After Endy’s letter, a firestorm of press consumed the project leaders, who protested that making a synthetic human was never the goal. They changed the name to GP-write and said they would tackle multiple large genomes, including those of humans, but the goal was simply to master genetic code. The team addressed many of Endy’s points in the FAQ section of their website (“Does this project propose the creation of so-called ‘parentless babies’?” “Do you agree with the statement made in the media: ‘Such an enormous moral gesture should not be discussed behind closed doors’?”), and they ensured that their second conference, a two-day affair in New York in May, was as open as a Unitarian service.
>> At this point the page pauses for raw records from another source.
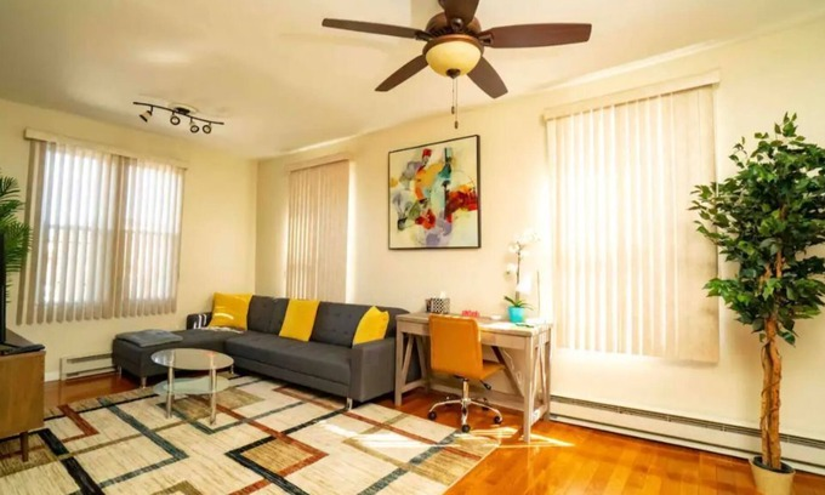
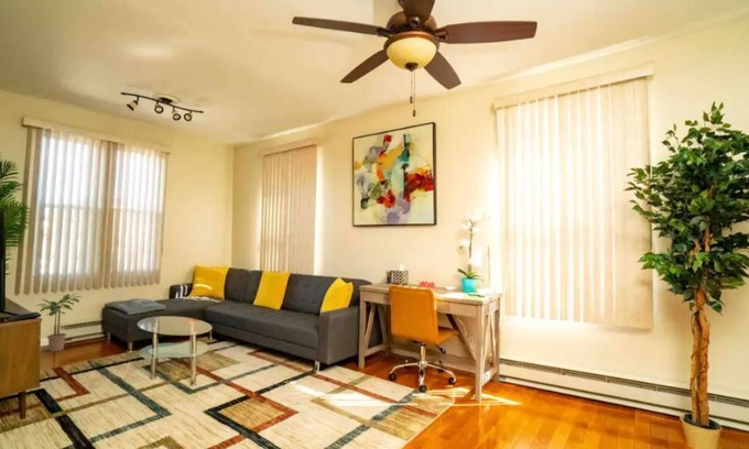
+ potted plant [35,292,83,353]
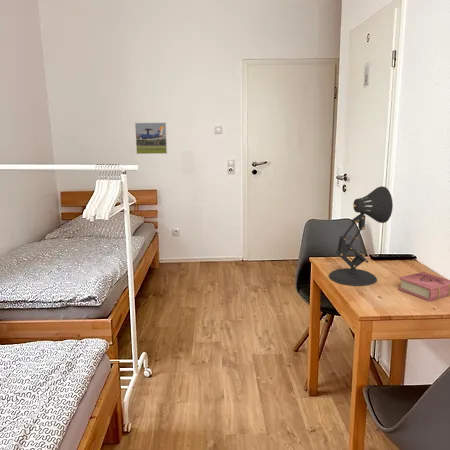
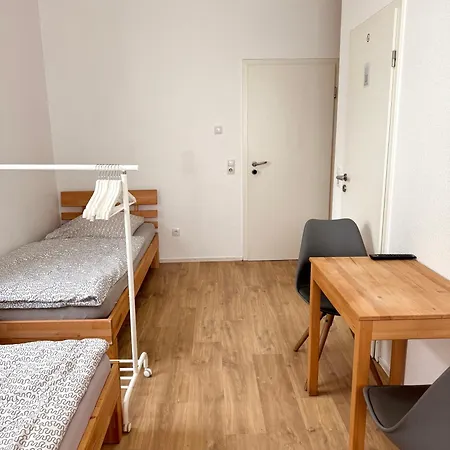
- desk lamp [328,185,394,287]
- book [397,271,450,302]
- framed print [134,122,168,155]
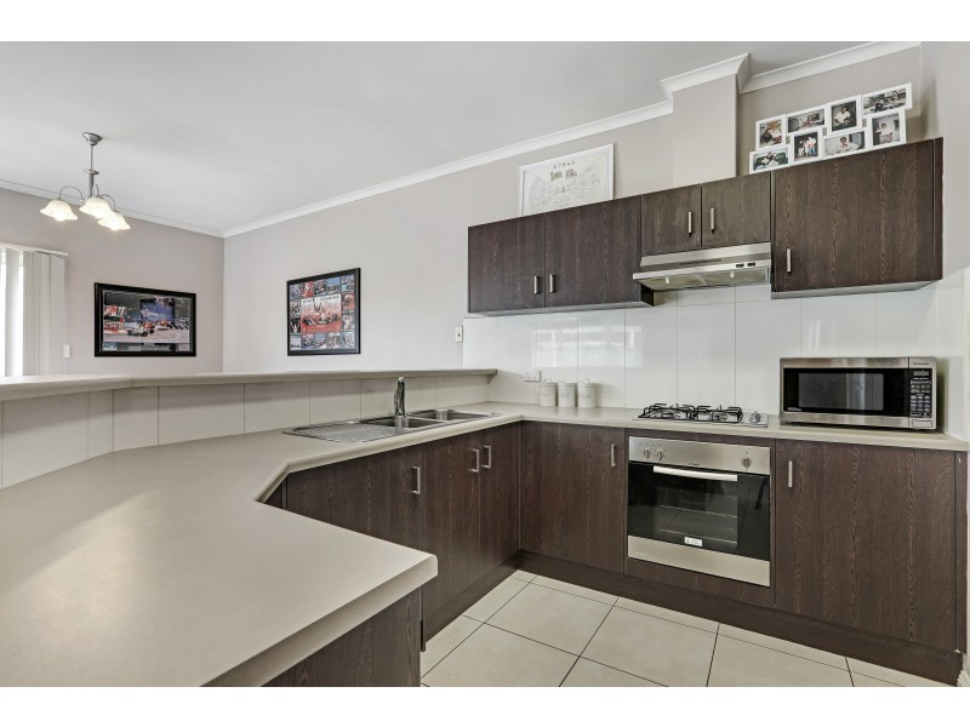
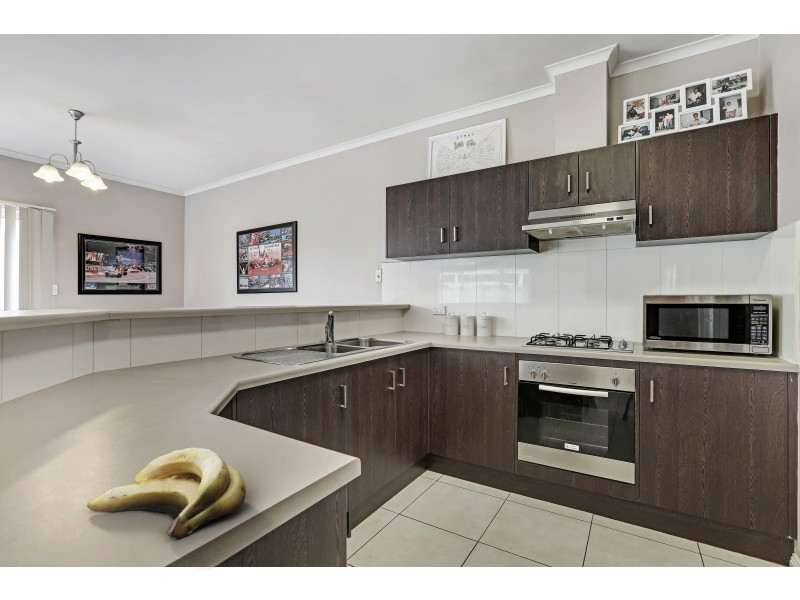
+ banana [86,447,247,541]
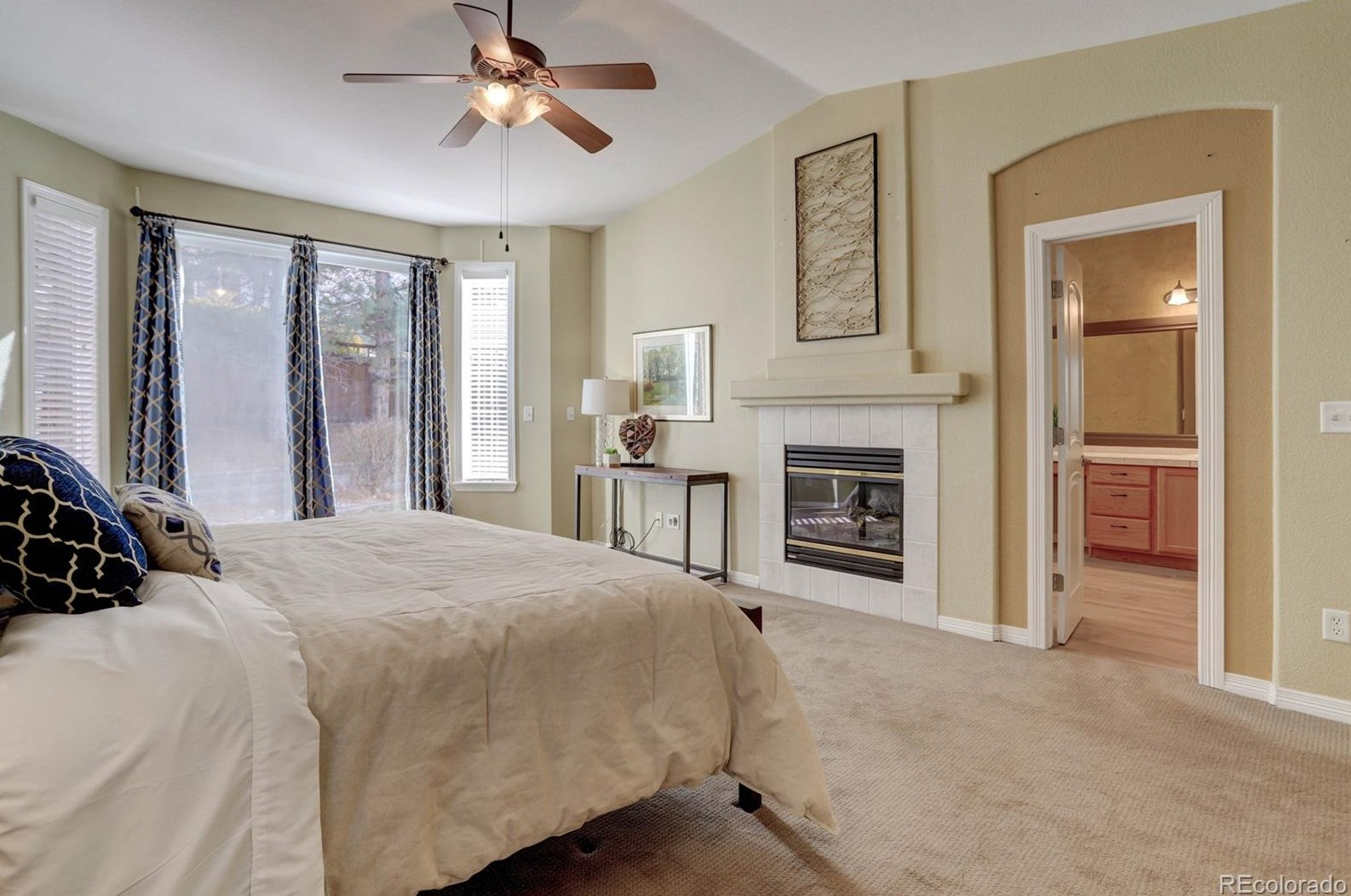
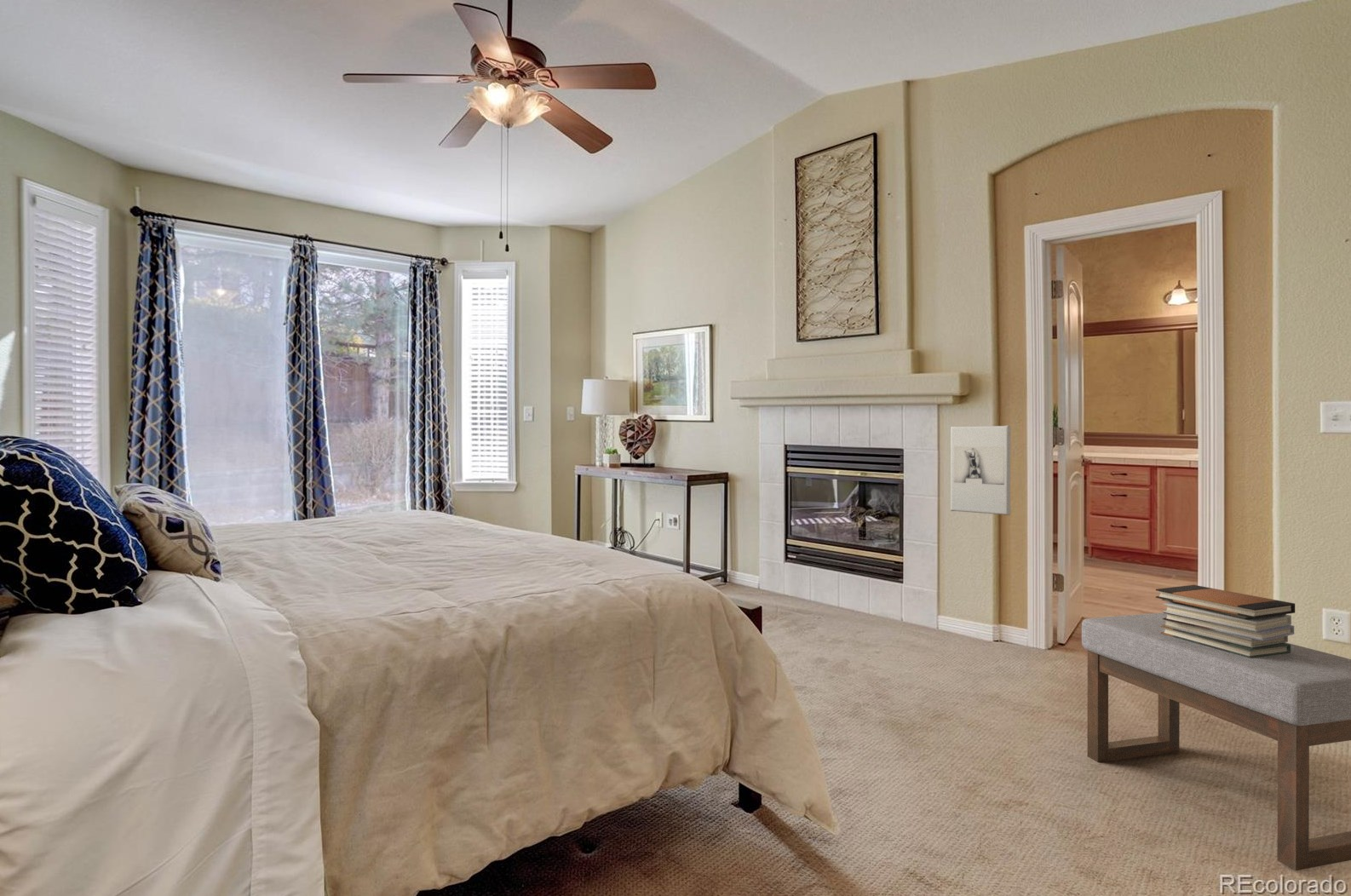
+ ottoman [1081,612,1351,871]
+ wall sculpture [950,424,1012,516]
+ book stack [1155,584,1296,658]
Everyone was welcome, the keynote was livestreamed, and the panels were crawling with bioethicists. The optics had changed, but the research was moving forward as quickly as before.

Endy’s letter earned him a reputation as the cautious guy in the synthetic biology community, but he’s not. When a panel of four experts, including Endy and Church, was asked at the 2016 World Science Festival in New York who would be in favor of synthesizing a human genome, Endy’s hand shot up first (followed quickly by the rest). He can’t imagine that we’d invent one of the most potentially beneficial technologies of all time and not use it. “As living matter becomes engineerable, some things actually should change,” he stressed to me. “Having these capacities emerge changes our understanding and appreciation of who we are and how we interact with everything else that’s alive.”

At the same time, he knows that most of us have not been grappling with these issues for years. That’s why he’d like to move everything into the open and have the crazy conversations now, so the weirdness doesn’t catch us by surprise. On the 2015 final exam for his Introduction to Bioengineering course at Stanford, Endy pointed out that the cost of synthesizing genes had dropped to 4 cents per pair of DNA letters and was continuing to halve every two years, while tuition at Stanford cost about $47,000 a year and had doubled over the past 15 years. Students were asked to calculate when the cost of a synthesized human genome and a year at Stanford would intersect. (Answer: 2036.) Endy then asked, “As potential parents, would you prefer to spend your savings on college tuition for a natural child or on realizing a genetically engineered offspring?” The question split the class.

But will they still be split in 10 years? They’ll undoubtedly have a very different attitude toward the question than my generation did, since we won’t be forced to make such decisions. We’ll have passed down our genes the old-fashioned way. But our kids may well decide that what we gave them isn’t good enough.